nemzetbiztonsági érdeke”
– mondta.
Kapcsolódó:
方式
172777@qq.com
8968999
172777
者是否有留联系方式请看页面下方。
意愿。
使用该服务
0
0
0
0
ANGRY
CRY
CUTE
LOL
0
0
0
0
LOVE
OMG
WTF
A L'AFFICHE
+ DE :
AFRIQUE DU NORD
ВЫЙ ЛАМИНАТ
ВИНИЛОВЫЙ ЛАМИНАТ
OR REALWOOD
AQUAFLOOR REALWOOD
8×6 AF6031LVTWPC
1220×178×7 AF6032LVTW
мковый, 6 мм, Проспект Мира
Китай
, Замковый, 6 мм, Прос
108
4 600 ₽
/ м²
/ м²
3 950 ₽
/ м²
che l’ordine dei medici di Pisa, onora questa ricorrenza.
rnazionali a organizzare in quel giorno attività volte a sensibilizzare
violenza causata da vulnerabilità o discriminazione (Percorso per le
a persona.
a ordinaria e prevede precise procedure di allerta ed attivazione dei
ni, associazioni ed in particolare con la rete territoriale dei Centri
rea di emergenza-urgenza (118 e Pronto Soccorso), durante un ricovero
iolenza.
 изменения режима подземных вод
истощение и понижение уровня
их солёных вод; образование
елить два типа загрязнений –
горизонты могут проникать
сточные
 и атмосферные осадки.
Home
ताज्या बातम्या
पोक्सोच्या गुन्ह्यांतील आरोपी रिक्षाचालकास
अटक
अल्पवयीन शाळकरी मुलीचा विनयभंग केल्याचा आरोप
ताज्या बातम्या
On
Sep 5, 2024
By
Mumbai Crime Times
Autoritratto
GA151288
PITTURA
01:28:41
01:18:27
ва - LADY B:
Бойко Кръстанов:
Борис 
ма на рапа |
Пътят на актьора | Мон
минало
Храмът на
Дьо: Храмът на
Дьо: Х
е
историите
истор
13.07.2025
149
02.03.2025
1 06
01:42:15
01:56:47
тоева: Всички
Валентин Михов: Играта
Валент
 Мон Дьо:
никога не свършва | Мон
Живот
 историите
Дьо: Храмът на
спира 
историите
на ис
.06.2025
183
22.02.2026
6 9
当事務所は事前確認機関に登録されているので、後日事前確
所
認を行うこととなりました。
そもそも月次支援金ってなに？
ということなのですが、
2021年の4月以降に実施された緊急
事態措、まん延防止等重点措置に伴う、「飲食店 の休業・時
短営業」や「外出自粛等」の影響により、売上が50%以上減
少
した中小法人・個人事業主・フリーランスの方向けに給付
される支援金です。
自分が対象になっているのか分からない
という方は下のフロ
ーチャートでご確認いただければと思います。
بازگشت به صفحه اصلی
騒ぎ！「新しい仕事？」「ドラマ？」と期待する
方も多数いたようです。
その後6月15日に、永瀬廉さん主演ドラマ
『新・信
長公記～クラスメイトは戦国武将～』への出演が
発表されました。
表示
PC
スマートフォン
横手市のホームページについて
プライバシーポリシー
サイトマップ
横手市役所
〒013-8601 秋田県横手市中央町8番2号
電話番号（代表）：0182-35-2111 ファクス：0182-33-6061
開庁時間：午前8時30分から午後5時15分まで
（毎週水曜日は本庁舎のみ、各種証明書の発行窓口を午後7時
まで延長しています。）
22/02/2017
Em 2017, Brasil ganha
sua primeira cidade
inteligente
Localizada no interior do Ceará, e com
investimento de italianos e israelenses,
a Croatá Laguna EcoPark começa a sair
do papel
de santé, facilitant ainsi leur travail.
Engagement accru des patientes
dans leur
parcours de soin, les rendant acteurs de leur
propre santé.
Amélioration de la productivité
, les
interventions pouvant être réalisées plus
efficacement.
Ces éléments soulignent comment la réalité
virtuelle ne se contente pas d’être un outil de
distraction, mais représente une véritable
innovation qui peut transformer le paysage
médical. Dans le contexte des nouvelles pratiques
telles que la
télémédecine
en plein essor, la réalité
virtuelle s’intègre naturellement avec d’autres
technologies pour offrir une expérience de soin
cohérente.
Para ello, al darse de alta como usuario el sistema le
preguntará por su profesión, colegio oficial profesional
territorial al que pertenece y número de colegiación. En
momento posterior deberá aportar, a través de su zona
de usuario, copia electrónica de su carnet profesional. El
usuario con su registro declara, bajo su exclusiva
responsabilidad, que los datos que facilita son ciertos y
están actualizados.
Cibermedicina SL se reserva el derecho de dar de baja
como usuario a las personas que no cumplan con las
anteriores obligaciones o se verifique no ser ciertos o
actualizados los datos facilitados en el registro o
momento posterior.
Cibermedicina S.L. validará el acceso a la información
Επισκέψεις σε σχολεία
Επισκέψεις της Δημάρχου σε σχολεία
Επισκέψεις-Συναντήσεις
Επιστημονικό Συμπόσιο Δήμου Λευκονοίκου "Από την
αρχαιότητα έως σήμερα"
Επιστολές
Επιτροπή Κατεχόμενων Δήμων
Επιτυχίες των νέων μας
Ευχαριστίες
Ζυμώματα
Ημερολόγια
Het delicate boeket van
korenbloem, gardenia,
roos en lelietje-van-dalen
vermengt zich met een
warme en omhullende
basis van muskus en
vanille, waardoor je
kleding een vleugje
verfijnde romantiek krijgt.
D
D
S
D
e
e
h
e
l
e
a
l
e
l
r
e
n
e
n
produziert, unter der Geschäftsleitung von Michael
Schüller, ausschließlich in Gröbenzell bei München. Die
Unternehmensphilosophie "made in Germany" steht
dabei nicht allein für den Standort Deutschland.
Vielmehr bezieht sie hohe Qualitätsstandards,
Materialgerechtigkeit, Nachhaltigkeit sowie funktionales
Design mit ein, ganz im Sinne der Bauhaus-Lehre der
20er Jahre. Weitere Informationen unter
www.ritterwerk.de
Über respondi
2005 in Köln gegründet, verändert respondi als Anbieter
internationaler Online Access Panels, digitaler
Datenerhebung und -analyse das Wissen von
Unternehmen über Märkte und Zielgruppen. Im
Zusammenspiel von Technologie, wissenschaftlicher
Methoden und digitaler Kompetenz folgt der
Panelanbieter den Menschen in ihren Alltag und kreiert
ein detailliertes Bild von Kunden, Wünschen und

_Exercise details_: Render every line of the items, from the start of the items through the line containing "方も多数いたようです。", as a numbered list, omitting any blank lines.

_Your solution_:
1. nemzetbiztonsági érdeke”
2. – mondta.
3. Kapcsolódó:
4. 方式
5. 172777@qq.com
6. 8968999
7. 172777
8. 者是否有留联系方式请看页面下方。
9. 意愿。
10. 使用该服务
11. 0
12. 0
13. 0
14. 0
15. ANGRY
16. CRY
17. CUTE
18. LOL
19. 0
20. 0
21. 0
22. 0
23. LOVE
24. OMG
25. WTF
26. A L'AFFICHE
27. + DE :
28. AFRIQUE DU NORD
29. ВЫЙ ЛАМИНАТ
30. ВИНИЛОВЫЙ ЛАМИНАТ
31. OR REALWOOD
32. AQUAFLOOR REALWOOD
33. 8×6 AF6031LVTWPC
34. 1220×178×7 AF6032LVTW
35. мковый, 6 мм, Проспект Мира
36. Китай
37. , Замковый, 6 мм, Прос
38. 108
39. 4 600 ₽
40. / м²
41. / м²
42. 3 950 ₽
43. / м²
44. che l’ordine dei medici di Pisa, onora questa ricorrenza.
45. rnazionali a organizzare in quel giorno attività volte a sensibilizzare
46. violenza causata da vulnerabilità o discriminazione (Percorso per le
47. a persona.
48. a ordinaria e prevede precise procedure di allerta ed attivazione dei
49. ni, associazioni ed in particolare con la rete territoriale dei Centri
50. rea di emergenza-urgenza (118 e Pronto Soccorso), durante un ricovero
51. iolenza.
52.  изменения режима подземных вод
53. истощение и понижение уровня
54. их солёных вод; образование
55. елить два типа загрязнений –
56. горизонты могут проникать
57. сточные
58.  и атмосферные осадки.
59. Home
60. ताज्या बातम्या
61. पोक्सोच्या गुन्ह्यांतील आरोपी रिक्षाचालकास
62. अटक
63. अल्पवयीन शाळकरी मुलीचा विनयभंग केल्याचा आरोप
64. ताज्या बातम्या
65. On
66. Sep 5, 2024
67. By
68. Mumbai Crime Times
69. Autoritratto
70. GA151288
71. PITTURA
72. 01:28:41
73. 01:18:27
74. ва - LADY B:
75. Бойко Кръстанов:
76. Борис 
77. ма на рапа |
78. Пътят на актьора | Мон
79. минало
80. Храмът на
81. Дьо: Храмът на
82. Дьо: Х
83. е
84. историите
85. истор
86. 13.07.2025
87. 149
88. 02.03.2025
89. 1 06
90. 01:42:15
91. 01:56:47
92. тоева: Всички
93. Валентин Михов: Играта
94. Валент
95.  Мон Дьо:
96. никога не свършва | Мон
97. Живот
98.  историите
99. Дьо: Храмът на
100. спира 
101. историите
102. на ис
103. .06.2025
104. 183
105. 22.02.2026
106. 6 9
107. 当事務所は事前確認機関に登録されているので、後日事前確
108. 所
109. 認を行うこととなりました。
110. そもそも月次支援金ってなに？
111. ということなのですが、
112. 2021年の4月以降に実施された緊急
113. 事態措、まん延防止等重点措置に伴う、「飲食店 の休業・時
114. 短営業」や「外出自粛等」の影響により、売上が50%以上減
115. 少
116. した中小法人・個人事業主・フリーランスの方向けに給付
117. される支援金です。
118. 自分が対象になっているのか分からない
119. という方は下のフロ
120. ーチャートでご確認いただければと思います。
121. بازگشت به صفحه اصلی
122. 騒ぎ！「新しい仕事？」「ドラマ？」と期待する
123. 方も多数いたようです。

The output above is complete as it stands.